Epple wants more to be done to stop people from getting started – or restarted – on opioids. “There has been overprescribing of opioid products in the past,” she said. “I’m not pointing fingers, but it has to slow down. And then we have to provide resources for people who are already addicted.”

That’s the biggest hazard of the PDMP: cutting off prescriptions without having readily available treatment options for opioid addicts. Government can lead the way there, too. “One good way to facilitate treatment that people can afford is to have it reimbursed by Medicaid and Medicare,” Lynch said. “Affordable, accessible addiction treatment is our most urgent concern for the short term.”

Lynch repeated what every medical provider knows: When prescriptions or money to fill them runs out, opioid addicts often turn to heroin, which is less expensive and more readily available. Heroin usage in Pennsylvania is at epidemic proportions. In 2014, the Centers for Disease Control and Prevention ranked the state eighth in drug overdose deaths. Overdose deaths rose 23.4 percent in 2015 and heroin played a role in 55 percent of those deaths. The problem is statewide: 59 of Pennsylvania’s 67 counties reported heroin as the main cause of overdose fatalities.

State and federal government agencies have legalized and trained first responders to use naloxone, the drug that can counteract an opioid overdose.
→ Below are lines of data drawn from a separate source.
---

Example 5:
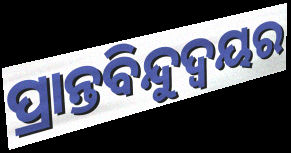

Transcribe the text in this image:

ପ୍ରାନ୍ତବିନ୍ଦୁଦ୍ଵୟର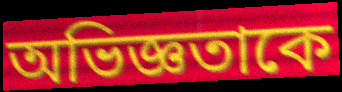
অভিজ্ঞতাকে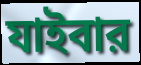
যাইবার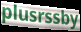
plusrssby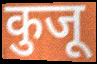
कुजू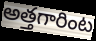
అత్తగారింట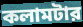
কলামটার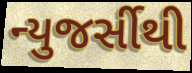
ન્યુજર્સીથી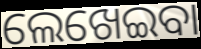
ଲେଖେଇବାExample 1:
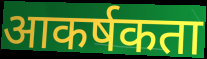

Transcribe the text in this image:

आकर्षकता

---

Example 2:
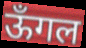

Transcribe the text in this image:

ऊँगल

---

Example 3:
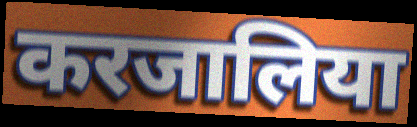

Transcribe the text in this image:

करजालिया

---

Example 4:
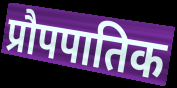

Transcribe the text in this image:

प्रौपपातिक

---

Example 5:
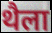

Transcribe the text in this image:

थैला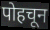
पोहचून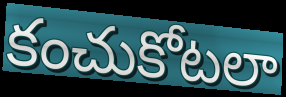
కంచుకోటలాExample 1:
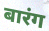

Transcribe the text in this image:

बारंग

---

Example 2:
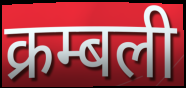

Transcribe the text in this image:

क्रम्बली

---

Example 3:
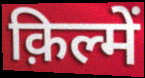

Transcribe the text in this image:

क़िल्में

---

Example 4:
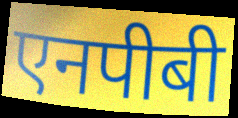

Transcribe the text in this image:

एनपीबी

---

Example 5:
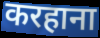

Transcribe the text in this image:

करहाना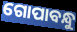
ଗୋପାବନ୍ଧୁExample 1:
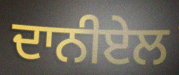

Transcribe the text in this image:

ਦਾਨੀਏਲ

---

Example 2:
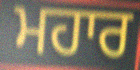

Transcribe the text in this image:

ਮਹਾਰ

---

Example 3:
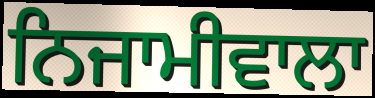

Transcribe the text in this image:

ਨਿਜਾਮੀਵਾਲਾ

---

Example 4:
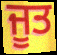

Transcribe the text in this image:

ਜੂਤ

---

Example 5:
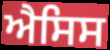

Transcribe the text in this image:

ਐਸਿਸ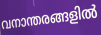
വനാന്തരങ്ങളിൽ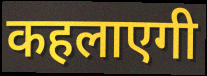
कहलाएगीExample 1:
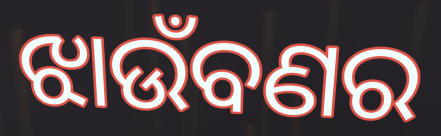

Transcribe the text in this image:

ଝାଉଁବଣର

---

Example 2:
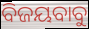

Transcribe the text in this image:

ବିଜୟବାବୁ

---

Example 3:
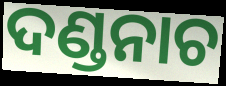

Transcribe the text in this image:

ଦଣ୍ଡନାଚ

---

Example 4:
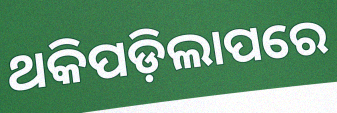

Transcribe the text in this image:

ଥକିପଡ଼ିଲାପରେ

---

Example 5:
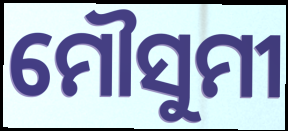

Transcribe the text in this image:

ମୌସୁମୀ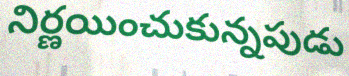
నిర్ణయించుకున్నపుడు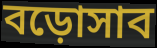
বড়োসাবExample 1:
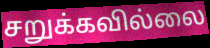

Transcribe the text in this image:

சறுக்கவில்லை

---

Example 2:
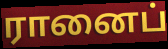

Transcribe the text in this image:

ரானைப்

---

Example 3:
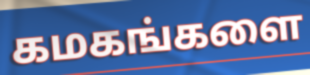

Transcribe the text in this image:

கமகங்களை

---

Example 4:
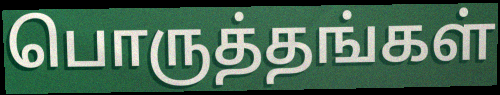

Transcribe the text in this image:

பொருத்தங்கள்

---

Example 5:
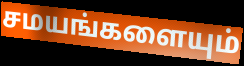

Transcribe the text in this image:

சமயங்களையும்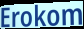
ErokomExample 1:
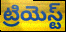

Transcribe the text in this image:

ట్రియెస్ట్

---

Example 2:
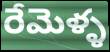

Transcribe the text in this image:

రేమెళ్ళ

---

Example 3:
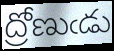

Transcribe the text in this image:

ద్రోణుఁడు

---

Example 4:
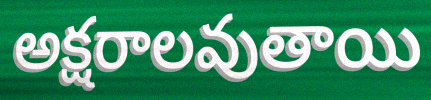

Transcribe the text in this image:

అక్షరాలవుతాయి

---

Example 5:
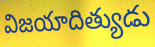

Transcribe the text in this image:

విజయాదిత్యుడుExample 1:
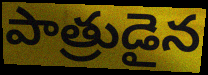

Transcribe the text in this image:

పాత్రుడైన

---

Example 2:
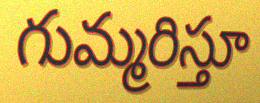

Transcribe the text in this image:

గుమ్మరిస్తూ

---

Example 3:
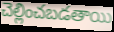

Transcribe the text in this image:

చెల్లించబడతాయి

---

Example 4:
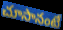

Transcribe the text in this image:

చూసానంటే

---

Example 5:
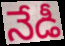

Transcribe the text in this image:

నేడీ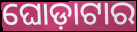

But getting addicts help before they overdose is the overarching goal. To that end, Wolf designated $20.4 million to create 45 new drug treatment centers throughout Pennsylvania. When and where they will be built has yet to be announced.

Geisinger isn’t waiting. In 2017, the health care system will open three new addiction medical centers. “We have a shortage of outpatient treatment centers for patients who are addicts,” Evans said. “It is a chronic disease. We need to help patients manage it on a day-to-day basis wherever they are.”
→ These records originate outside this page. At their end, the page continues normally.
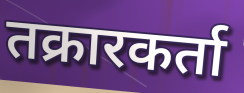
तक्रारकर्ता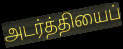
அடர்த்தியைப்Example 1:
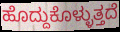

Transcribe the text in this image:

ಹೊದ್ದುಕೊಳ್ಳುತ್ತದೆ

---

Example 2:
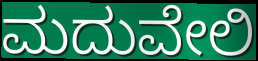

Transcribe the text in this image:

ಮದುವೇಲಿ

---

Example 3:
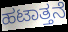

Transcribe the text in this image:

ಹಟಾತ್ತನೆ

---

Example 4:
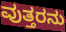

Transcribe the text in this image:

ವುತ್ತರನು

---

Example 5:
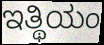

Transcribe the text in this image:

ಇತ್ಥಿಯಂ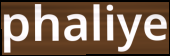
phaliye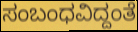
ಸಂಬಂಧವಿದ್ದಂತೆ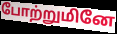
போற்றுமினேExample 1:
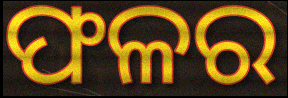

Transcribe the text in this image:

ଫଳର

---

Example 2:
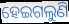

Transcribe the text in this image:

ହେଇଗଲୁଣି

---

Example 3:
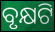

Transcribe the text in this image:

ବୃକ୍ଷଟି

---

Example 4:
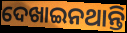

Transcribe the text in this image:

ଦେଖାଇନଥାନ୍ତି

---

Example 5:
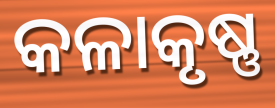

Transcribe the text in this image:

କଳାକୃଷ୍ଣ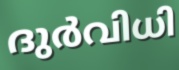
ദുർവിധി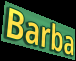
BarbaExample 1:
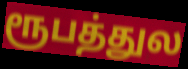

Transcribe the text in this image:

ரூபத்துல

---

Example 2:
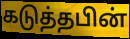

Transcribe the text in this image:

கடுத்தபின்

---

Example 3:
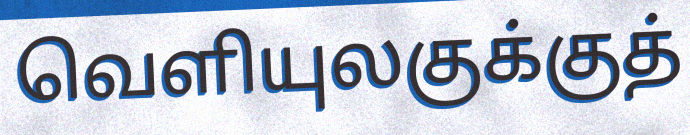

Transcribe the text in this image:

வெளியுலகுக்குத்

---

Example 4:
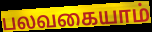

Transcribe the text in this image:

பலவகையாம்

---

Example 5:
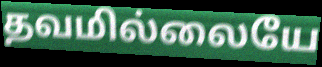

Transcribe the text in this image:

தவமில்லையேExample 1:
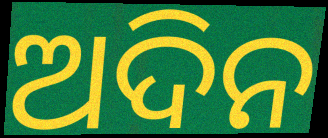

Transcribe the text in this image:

ଅଦିନ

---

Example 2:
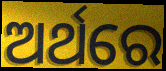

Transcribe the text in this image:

ଅର୍ଥରେ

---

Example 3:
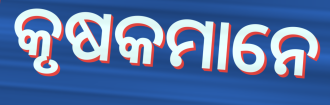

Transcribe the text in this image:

କୃଷକମାନେ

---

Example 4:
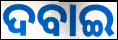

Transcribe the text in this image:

ଦବାଇ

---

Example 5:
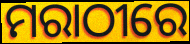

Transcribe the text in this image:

ମରାଠୀରେ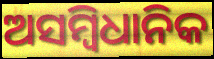
ଅସମ୍ବିଧାନିକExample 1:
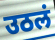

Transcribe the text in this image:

उठलं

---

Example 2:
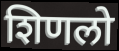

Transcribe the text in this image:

शिणलो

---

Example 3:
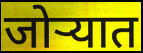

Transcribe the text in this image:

जोऱ्यात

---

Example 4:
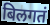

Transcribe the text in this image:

बिलगतं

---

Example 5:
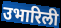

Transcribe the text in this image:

उभारिलीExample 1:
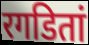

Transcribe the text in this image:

रगडितां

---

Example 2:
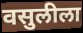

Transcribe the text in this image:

वसुलीला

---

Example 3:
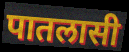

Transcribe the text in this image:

पातलासी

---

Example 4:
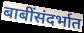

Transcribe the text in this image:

बाबींसंदर्भात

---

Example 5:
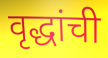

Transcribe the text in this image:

वृद्धांचीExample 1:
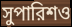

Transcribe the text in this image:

সুপারিশও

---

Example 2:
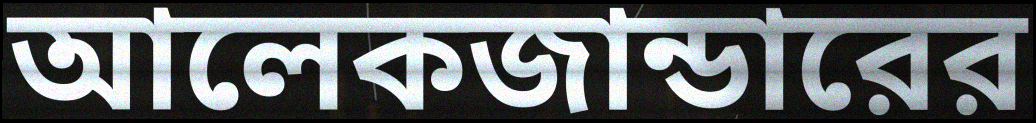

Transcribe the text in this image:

আলেকজান্ডারের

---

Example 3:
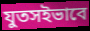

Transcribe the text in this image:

যুতসইভাবে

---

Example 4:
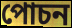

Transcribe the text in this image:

পোচন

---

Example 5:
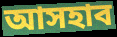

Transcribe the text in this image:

আসহাবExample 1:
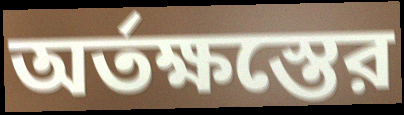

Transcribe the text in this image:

অর্তক্ষস্তের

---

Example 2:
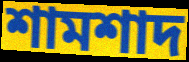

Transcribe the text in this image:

শামশাদ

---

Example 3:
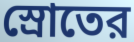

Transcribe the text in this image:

স্রোতের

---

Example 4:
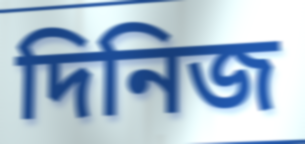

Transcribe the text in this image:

দিনিজ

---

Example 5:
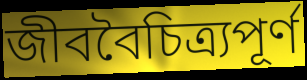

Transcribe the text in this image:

জীববৈচিত্র্যপূর্ণ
Why don’t more health care systems have extensive drug treatment centers? Cutler said it’s a matter of insurance reimbursements, which the government could also change. The Affordable Care Act mandated that insurance companies cover annual mammograms and other services. It could do the same with addiction, Cutler said. But one hurdle in doing that is the stigma of addiction. For example, Americans rally around efforts to raise awareness and funds for all kinds of cancer, Alzheimer’s disease, Parkinson’s disease and many others, but not addiction. Cutler said the medical community is equally to blame. “Almost every major university and medical school has a cancer center that cares for patients and does research into new cancer-fighting treatments,” he said. “Why don’t we have that for addiction?”